During the previous days I had hunted that same road as I went to my tree stand, and there were signs along the way but the weather had been unbearable for man or beast. This was the first day in a 4 day stretch that had the weather that I was looking for. Too bad, it was my last morning. About two hours after daylight, sure enough, a buck stepped out of a thicket about 80 yards away… No monster, but a respectable deer that looked to have about a 16 or 17 inch inside spread. And after enduring the last few days, this was one that I would be thrilled to load in the back of my truck. By the time he was completely in the road I already had my gun raised and my cross hairs were in position. I was a little shaky since I was shooting offhanded but things were happening too fast for buck fever. Even though he was looking at me, something told me to be patient; just to wait. Normally this is good advice. This time it
wasn’t. While I waited, he bolted. I never took  the shot.

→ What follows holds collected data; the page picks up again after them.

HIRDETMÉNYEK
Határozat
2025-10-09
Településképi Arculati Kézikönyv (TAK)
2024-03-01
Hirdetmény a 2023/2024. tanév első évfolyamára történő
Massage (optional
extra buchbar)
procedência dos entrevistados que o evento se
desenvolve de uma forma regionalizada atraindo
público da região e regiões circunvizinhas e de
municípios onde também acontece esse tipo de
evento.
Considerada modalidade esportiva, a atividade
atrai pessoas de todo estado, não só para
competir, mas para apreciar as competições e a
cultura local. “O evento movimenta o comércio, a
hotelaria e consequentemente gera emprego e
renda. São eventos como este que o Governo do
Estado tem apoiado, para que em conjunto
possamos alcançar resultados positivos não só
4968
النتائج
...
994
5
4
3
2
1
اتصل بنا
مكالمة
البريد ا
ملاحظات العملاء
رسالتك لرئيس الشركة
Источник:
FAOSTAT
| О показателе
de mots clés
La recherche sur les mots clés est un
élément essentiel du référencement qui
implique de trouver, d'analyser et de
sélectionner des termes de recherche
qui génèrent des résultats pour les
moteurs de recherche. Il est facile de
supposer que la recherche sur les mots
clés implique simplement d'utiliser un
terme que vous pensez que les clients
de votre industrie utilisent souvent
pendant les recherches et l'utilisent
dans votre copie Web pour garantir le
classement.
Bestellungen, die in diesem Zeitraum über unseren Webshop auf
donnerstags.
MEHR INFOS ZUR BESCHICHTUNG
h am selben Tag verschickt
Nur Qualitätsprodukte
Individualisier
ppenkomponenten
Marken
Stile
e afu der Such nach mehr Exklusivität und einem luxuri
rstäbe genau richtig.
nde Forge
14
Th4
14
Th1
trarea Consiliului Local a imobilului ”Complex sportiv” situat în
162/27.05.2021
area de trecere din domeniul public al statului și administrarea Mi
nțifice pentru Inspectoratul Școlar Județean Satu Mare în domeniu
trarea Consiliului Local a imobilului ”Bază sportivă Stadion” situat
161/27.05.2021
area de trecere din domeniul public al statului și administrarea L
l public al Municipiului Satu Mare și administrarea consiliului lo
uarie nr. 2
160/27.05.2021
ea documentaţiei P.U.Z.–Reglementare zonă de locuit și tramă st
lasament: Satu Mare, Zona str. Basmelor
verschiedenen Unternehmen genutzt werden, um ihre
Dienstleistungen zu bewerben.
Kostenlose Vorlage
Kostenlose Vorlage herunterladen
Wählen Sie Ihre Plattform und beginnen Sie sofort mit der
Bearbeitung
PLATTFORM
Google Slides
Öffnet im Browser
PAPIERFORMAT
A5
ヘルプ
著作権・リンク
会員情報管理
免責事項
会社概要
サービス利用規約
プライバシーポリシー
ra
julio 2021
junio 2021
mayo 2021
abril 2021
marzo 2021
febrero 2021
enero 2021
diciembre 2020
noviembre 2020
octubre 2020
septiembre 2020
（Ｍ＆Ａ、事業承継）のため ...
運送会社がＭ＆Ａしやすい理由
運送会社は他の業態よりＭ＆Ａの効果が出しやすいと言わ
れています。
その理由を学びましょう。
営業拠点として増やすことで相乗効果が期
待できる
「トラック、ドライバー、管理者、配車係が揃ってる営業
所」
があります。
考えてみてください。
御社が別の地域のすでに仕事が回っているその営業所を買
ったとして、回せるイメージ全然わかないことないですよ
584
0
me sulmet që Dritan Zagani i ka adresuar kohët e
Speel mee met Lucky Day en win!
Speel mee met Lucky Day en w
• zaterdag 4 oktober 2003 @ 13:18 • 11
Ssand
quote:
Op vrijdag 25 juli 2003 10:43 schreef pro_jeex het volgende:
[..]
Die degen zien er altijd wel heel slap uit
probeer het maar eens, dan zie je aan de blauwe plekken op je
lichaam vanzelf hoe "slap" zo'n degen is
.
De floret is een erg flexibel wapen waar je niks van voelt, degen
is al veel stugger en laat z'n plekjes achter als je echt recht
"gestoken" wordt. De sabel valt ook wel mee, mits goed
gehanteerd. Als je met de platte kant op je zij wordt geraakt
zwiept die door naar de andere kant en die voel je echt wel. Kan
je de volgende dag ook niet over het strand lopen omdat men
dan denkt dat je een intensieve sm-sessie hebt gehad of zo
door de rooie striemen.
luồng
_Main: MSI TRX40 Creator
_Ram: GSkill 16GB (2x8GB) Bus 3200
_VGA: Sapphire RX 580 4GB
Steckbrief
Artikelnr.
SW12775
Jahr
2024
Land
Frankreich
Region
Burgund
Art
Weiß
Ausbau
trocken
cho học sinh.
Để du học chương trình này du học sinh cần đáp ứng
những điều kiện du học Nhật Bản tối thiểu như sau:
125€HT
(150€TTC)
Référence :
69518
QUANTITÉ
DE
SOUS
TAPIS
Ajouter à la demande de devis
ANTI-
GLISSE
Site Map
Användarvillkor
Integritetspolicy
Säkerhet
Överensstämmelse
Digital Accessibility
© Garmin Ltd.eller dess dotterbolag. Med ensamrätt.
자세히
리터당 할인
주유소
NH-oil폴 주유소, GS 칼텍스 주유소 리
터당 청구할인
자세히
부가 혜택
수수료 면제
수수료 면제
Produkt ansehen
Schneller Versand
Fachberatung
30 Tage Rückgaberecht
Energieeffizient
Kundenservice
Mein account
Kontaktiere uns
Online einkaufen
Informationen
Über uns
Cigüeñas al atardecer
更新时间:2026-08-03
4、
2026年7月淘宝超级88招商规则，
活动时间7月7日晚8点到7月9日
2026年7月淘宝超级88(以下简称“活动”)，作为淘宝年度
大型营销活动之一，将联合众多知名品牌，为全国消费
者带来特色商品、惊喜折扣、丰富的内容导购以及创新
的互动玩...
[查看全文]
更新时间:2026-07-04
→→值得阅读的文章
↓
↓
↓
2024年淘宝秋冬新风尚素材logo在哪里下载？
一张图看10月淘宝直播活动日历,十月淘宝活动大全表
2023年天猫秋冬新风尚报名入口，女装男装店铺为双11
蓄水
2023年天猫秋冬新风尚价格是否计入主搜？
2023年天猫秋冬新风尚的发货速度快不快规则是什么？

In life, as in hunting, there’s a fine line between patience and missing an opportunity. And even though most of us are impulse buyers when it comes to smaller things, we tend to be too patient when a real door of opportunity opens. Most of the time, this wait is caused as we weigh risk against reward. And again, most of the time, the price seems too high.  As a result the opportunity soon leaves as quickly as my deer did. I hope you understand that if risk was not involved everybody would jump at these opportunities and that if you continue to wait until the “time is right,” it just may never be.
What is it that God is leading you to do? Are you being patient or are you just paralyzed by the risk that it will require for you to take? King Solomon gave these words of advice. “If you wait for perfect conditions, you will never get anything done.” I wished I had pulled the trigger but that opportunity is lost. I hope that you are not losing yours.